2. As sensitivity to chemical stress seems to be related to taxonomic closeness, how could this be used in the construction and interpretation of SSDs?

It is important to first consider context and scoping.
We can have more diagnostic settings for screening resources for developing SSDs.
Taxonomic closeness can say something about communities, but not ecosystems.
Goal: need a protective HC5 with as little testing as possible.

The existence of taxonomic patterns (consistent sensitivity relationships) means that we must be cautious when extrapolating over large taxonomic distances, and also means that we will get better estimates of what we are interested in if we take patterns of sensitivity into consideration. Taxonomic structure of the community we are trying to protect needs to be taken into account in risk assessment and consideration of related differences in sensitivity can be useful in setting guidelines for protection of structure and function. Where sufficient data are available separate SSDs should be constructed for taxonomic- or sensitivity-groups to allow more ecological information to the incorporated into the assessment process.

3. Do models based on prior knowledge provide advantages over other methods?

Yes. The more that is known, the better the prediction will be. Methods that use prior knowledge will be better than methods that do not.

Prior knowledge can include what taxonomic groups might be more sensitive to a chemical class (e.g. molluscs, metals).

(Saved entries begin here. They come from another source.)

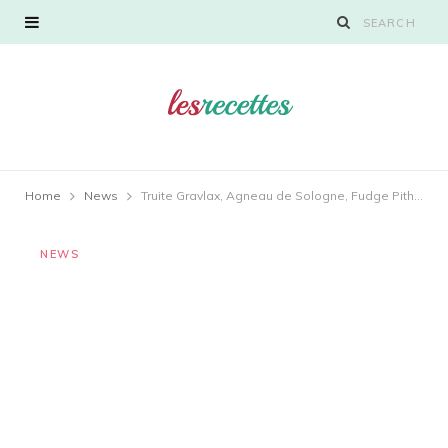
Home
News
Truite Gravlax, Agneau de Sologne, Fudge Pithiviers… au Menu Signature du Loiret
NEWS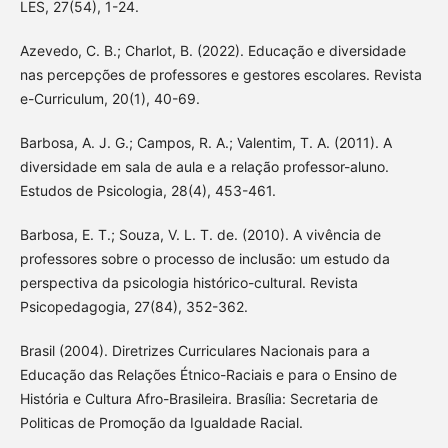
LES, 27(54), 1-24.
Azevedo, C. B.; Charlot, B. (2022). Educação e diversidade
nas percepções de professores e gestores escolares. Revista
e-Curriculum, 20(1), 40-69.
Barbosa, A. J. G.; Campos, R. A.; Valentim, T. A. (2011). A
diversidade em sala de aula e a relação professor-aluno.
Estudos de Psicologia, 28(4), 453-461.
Barbosa, E. T.; Souza, V. L. T. de. (2010). A vivência de
professores sobre o processo de inclusão: um estudo da
perspectiva da psicologia histórico-cultural. Revista
Psicopedagogia, 27(84), 352-362.
Brasil (2004). Diretrizes Curriculares Nacionais para a
Educação das Relações Étnico-Raciais e para o Ensino de
História e Cultura Afro-Brasileira. Brasília: Secretaria de
Politicas de Promoção da Igualdade Racial.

Having this knowledge prior to developing SSDs can guide assessors to ensure that representatives of the sensitive taxonomic group are included in the SSD.

4. Are current modelling success criteria, such as those identified in the REACH TGD, sufficient, overly prescriptive or insufficient?

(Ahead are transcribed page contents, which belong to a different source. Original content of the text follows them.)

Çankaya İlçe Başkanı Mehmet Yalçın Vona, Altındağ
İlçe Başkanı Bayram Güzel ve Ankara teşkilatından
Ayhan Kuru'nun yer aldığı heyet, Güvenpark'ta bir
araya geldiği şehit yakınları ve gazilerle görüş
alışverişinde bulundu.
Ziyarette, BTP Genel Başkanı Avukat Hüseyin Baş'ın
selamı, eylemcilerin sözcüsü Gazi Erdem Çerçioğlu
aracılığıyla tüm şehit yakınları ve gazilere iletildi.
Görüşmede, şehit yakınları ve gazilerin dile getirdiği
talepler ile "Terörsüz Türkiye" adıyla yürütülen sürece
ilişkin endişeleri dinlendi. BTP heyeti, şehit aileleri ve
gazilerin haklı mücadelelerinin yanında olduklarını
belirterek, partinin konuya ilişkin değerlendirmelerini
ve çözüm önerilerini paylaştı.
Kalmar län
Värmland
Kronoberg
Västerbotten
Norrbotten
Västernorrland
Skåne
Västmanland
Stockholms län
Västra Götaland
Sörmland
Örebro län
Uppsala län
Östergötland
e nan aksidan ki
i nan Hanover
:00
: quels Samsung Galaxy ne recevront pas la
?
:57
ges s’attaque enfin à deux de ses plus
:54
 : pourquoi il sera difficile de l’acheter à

The guidelines and criteria are fine, but it is important to define context. It is also important to distinguish between populations, communities, and ecosystems.
Question: Can SSDs be used when there are fewer than 10 tested species?
Question: Is it better to prescribe a criterion that has acceptable confidence intervals rather than a prescribed number of data species.
- If we can show that confidence intervals and HC5 estimates obtained from 5 species are not materially different from those obtained from 10 species, can we assume that fewer species would be reliable enough for regulation purposes? Confidence intervals should indicate how well a method performs. This should be caveated with the discussion point above regarding a priori knowledge of sensitive taxa. If the 5 data points do not include the most sensitive taxa, but have robust confidence intervals, is it protective even if statistically sound?
- Can/should existing criteria be replaced by confidence interval criteria? Should the criteria require either a confidence interval of a given size or use a specific list of taxa.
- Can uncertainty factors be applied depending on amount of data used?
It is better to have more information than less. But if datasets have a large number of common taxa (e.g. fish), then it might be difficult to characterise impacts to less represented species such as amphibians.
We need to be sure to capture taxonomic diversity.

5. What are the research needs?

There is a need to:

determine whether traits are meaningful in development of SSDS.
evaluate SSDs against high quality mesocosm studies.
develop criteria for an acceptable confidence interval for SSDs and HC5s.
develop a model that takes account of the number and type of species in a community and that shows you the consequences/reliability of what you get. Validity criteria – what do we practically need?
be able to extrapolate better to all ecosystems. There is no strong science based evidence that an SSD based on example criteria is protective for ecosystems, however, this argument also applies to the simplistic use of the toxicity value for the most sensitive species tested.
Agree how confident we want to be? Back calculate how confident assessments are given current criteria.